このテーマをEA開発に使う場合は、「勝てる状態を探す」よりも、「どの状態では取引を控えるべきか」「どの状態ではロットやリスクを下げるべきか」を明確にする方が、実務上の価値が出やすくなります。

FAQ

Quantitative Trading Regime Detectionとは何ですか?

Quantitative Trading Regime Detectionとは、価格、ボラティリティ、トレンド強度などの数値データから、市場をトレンド、レンジ、高ボラティリティなどの状態に分類する考え方です。EAでは売買シグナルの前段に置くフィルターとして使いやすいです。

レジーム検出はEAの利益を増やすための手法ですか?

レジーム検出は利益を保証する手法ではありません。主な役割は、相場状態に応じて売買ロジックやリスク制御を切り替えることです。効果は銘柄、時間足、取引コスト、検証期間によって変わります。
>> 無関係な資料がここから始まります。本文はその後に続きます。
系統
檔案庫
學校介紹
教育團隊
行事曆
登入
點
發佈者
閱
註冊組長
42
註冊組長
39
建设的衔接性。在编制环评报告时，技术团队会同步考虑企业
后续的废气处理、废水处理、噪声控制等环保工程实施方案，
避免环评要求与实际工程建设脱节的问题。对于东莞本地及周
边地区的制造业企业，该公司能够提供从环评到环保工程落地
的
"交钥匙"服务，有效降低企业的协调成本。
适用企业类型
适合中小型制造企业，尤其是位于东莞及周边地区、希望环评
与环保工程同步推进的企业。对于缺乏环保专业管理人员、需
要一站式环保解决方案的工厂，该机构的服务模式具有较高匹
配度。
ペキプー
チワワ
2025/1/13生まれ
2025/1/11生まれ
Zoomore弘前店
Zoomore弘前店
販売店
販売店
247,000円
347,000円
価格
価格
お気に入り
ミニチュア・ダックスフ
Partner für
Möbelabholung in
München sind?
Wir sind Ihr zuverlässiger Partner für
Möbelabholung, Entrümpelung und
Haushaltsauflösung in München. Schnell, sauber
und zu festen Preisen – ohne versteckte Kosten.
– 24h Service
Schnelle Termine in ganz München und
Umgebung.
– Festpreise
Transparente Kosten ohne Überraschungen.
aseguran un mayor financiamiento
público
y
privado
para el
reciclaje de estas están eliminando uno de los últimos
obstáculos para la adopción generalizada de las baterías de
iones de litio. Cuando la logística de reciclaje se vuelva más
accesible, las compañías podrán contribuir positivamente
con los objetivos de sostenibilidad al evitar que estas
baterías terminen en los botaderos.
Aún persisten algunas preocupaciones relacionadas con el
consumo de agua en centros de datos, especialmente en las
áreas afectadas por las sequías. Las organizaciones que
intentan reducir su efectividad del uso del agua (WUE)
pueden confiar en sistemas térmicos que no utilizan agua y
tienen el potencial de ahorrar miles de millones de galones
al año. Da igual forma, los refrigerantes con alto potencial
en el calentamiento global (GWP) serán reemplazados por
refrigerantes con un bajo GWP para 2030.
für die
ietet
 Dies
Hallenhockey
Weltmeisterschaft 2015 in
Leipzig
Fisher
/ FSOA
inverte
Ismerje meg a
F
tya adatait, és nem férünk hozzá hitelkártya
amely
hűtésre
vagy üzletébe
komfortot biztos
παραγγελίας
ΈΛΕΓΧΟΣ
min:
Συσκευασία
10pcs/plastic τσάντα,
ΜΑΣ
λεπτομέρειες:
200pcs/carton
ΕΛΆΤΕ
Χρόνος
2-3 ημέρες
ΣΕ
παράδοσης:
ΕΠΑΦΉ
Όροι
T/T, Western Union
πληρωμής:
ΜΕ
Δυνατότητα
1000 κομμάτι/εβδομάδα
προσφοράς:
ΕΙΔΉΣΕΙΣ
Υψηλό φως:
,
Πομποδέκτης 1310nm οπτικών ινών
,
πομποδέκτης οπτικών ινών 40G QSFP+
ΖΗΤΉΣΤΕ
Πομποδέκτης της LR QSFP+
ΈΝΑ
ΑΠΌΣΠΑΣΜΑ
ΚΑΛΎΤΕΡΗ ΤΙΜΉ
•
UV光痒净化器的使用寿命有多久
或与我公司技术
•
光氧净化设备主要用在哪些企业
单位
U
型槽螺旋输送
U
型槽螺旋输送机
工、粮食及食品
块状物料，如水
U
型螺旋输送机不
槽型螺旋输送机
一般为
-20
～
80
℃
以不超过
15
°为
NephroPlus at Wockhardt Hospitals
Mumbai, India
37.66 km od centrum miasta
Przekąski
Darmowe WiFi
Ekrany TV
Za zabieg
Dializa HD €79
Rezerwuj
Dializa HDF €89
MQL5ではどのインジケータから始めるのがよいですか?

初心者から中級者であれば、ADX、ATR、移動平均の傾きから始めると扱いやすいです。ADXでトレンド強度、ATRでボラティリティ、移動平均の傾きで方向性を近似できます。

Pythonを使う必要はありますか?

必須ではありません。ただし、Pythonを使うと特徴量作成、状態ラベルの可視化、クラスタリング、アウトオブサンプル検証、ウォークフォワード検証を行いやすくなります。MQL5実装前の研究や確認には有用です。

レジーム検出で注意すべき最大のリスクは何ですか?

最大のリスクは、過去データに合わせすぎることです。閾値や分類条件を細かく調整しすぎると、バックテストでは良く見えても将来の相場で崩れやすくなります。アウトオブサンプル検証、ウォークフォワード検証、フォワードテストを分けて確認する必要があります。